StudySmarter Expert Advice🤫
We think this is how you could land Credit Data Scientist - Manager
✨Tip Number 1
Network like a pro! Reach out to your connections in the financial services sector and let them know you're on the lookout for opportunities. You never know who might have a lead or can put in a good word for you.
✨Tip Number 2
Prepare for those interviews by brushing up on your knowledge of credit risk and machine learning techniques. We recommend practising common interview questions and even doing mock interviews with friends to build your confidence.
✨Tip Number 3
Showcase your skills! Create a portfolio that highlights your projects, especially those involving Python, R, or SQL. This will give potential employers a taste of what you can bring to the table.
✨Tip Number 4
Don't forget to apply through our website! We’ve got loads of opportunities waiting for talented individuals like you. Plus, it’s a great way to ensure your application gets seen by the right people.
We think you need these skills to ace Credit Data Scientist - Manager
Some tips for your application 🫡
Tailor Your CV:Make sure your CV is tailored to the Credit Data Scientist role. Highlight your experience in Financial Services and any relevant projects you've worked on. We want to see how your skills align with the job description!
Showcase Your Skills:Don’t just list your skills; demonstrate them! Use specific examples from your past work that showcase your knowledge of Probability of Default, Loss Given Default, and other key areas mentioned in the job description. This will help us see your expertise in action.
Craft a Compelling Cover Letter:Your cover letter is your chance to shine! Explain why you’re passionate about the role and how your background makes you a perfect fit. We love seeing enthusiasm and a clear understanding of the position.
Apply Through Our Website:We encourage you to apply through our website for a smoother application process. It helps us keep track of your application and ensures you don’t miss out on any important updates from us!
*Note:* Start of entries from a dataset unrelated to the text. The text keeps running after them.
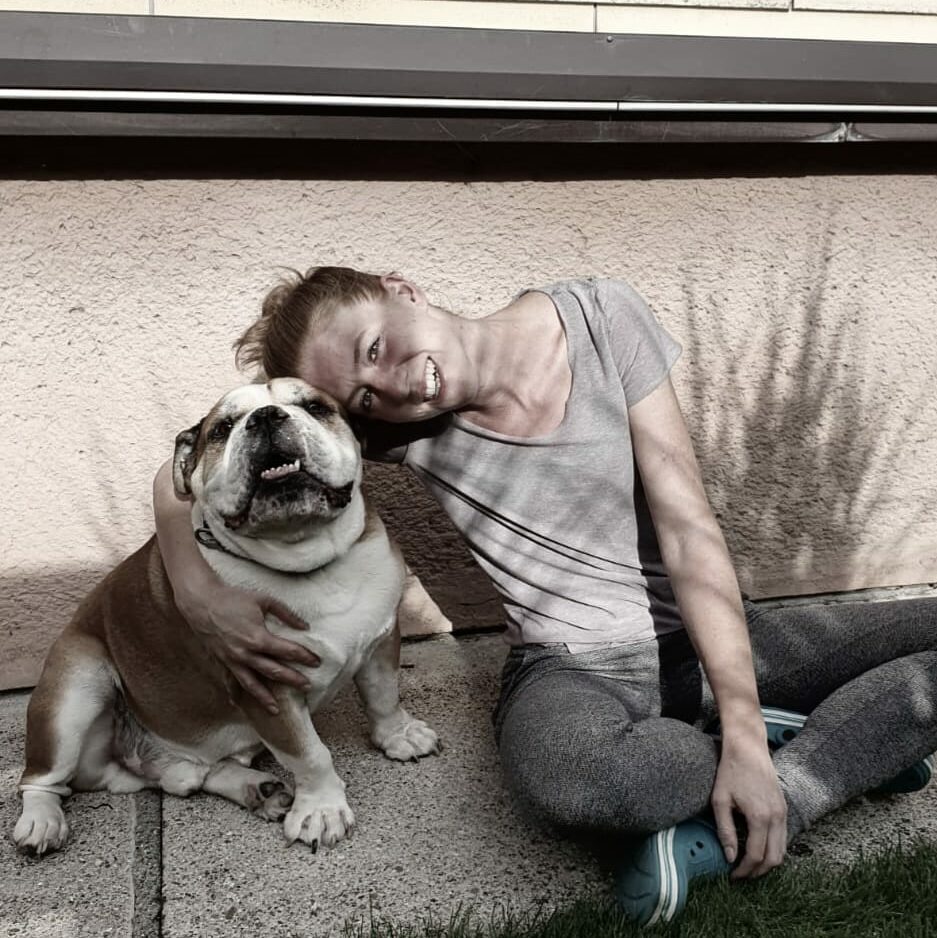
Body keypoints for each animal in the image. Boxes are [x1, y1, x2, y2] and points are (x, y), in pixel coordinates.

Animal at [14, 377, 442, 856]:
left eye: (316, 407)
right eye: (222, 428)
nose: (267, 416)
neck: (306, 558)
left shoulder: (381, 637)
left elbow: (384, 694)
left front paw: (398, 736)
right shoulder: (266, 688)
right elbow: (309, 753)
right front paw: (322, 809)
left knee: (195, 773)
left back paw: (259, 790)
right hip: (76, 682)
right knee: (42, 779)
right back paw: (41, 823)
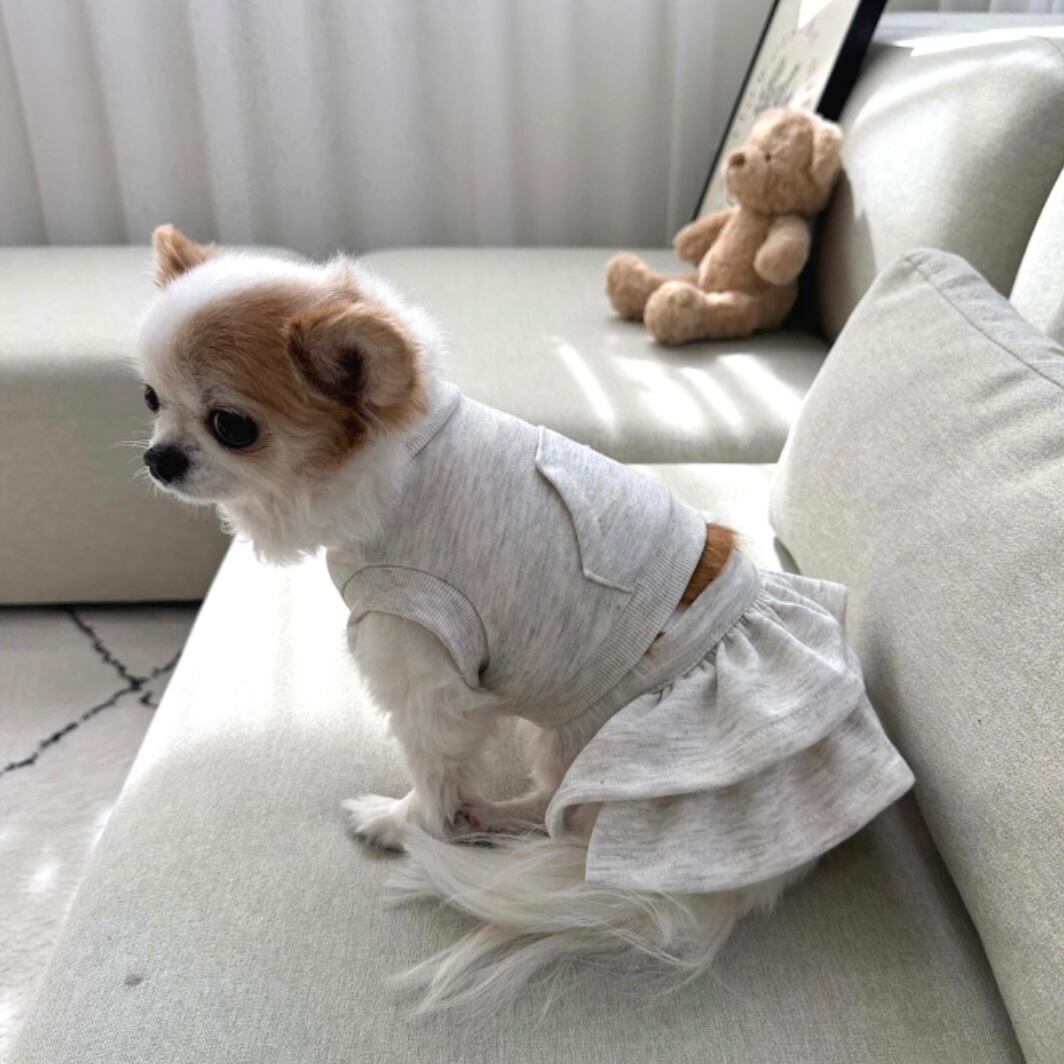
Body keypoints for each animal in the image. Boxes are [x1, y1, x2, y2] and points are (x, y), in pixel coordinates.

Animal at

How to prepare for a job interview at Campion Pickworth
✨Know Your Numbers
As a Credit Data Scientist, you'll need to be comfortable with key metrics like Probability of Default (PD) and Loss Given Default (LGD). Brush up on these concepts and be ready to discuss how you've applied them in past roles. This shows you understand the core of credit risk.
✨Showcase Your Technical Skills
Make sure to highlight your experience with software like Python, R, or SQL during the interview. Prepare examples of projects where you used these tools to solve complex problems. This will demonstrate your technical prowess and ability to contribute to the team.
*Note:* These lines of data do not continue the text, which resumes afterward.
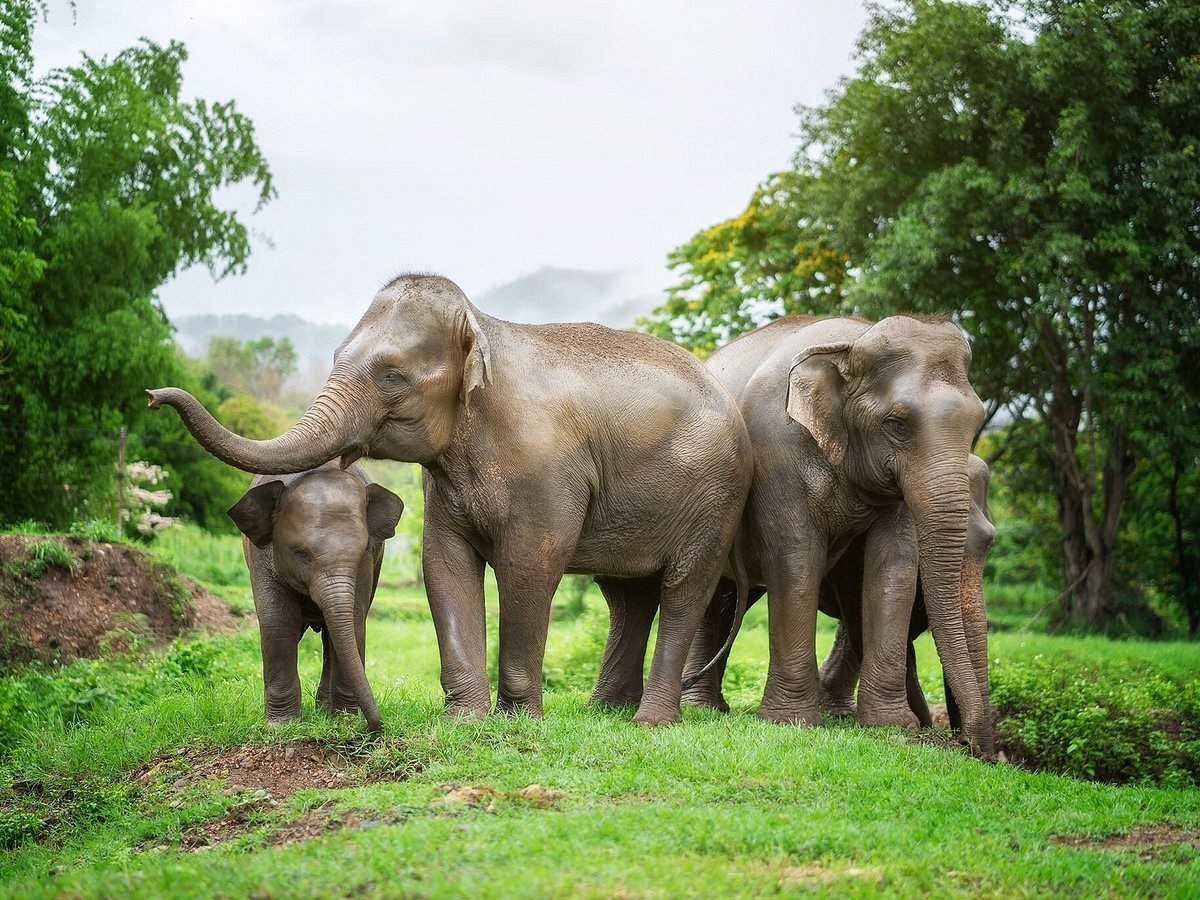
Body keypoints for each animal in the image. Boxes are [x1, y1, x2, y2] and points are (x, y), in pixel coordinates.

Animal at [226, 465, 405, 734]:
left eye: (362, 550)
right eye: (302, 554)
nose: (377, 727)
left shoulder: (367, 564)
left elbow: (354, 620)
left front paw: (343, 722)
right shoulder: (262, 556)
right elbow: (278, 622)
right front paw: (280, 726)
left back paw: (326, 711)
✨Engage with Real-World Scenarios
Be prepared to discuss real-world applications of machine learning techniques in credit risk. Think of specific instances where you've implemented these strategies and the outcomes. This will show your practical understanding and innovative thinking.
✨Build Rapport with Stakeholders
Since client management is key for this role, practice how you would communicate complex data insights to non-technical stakeholders. Share examples of how you've successfully built relationships in previous roles, as this will highlight your interpersonal skills.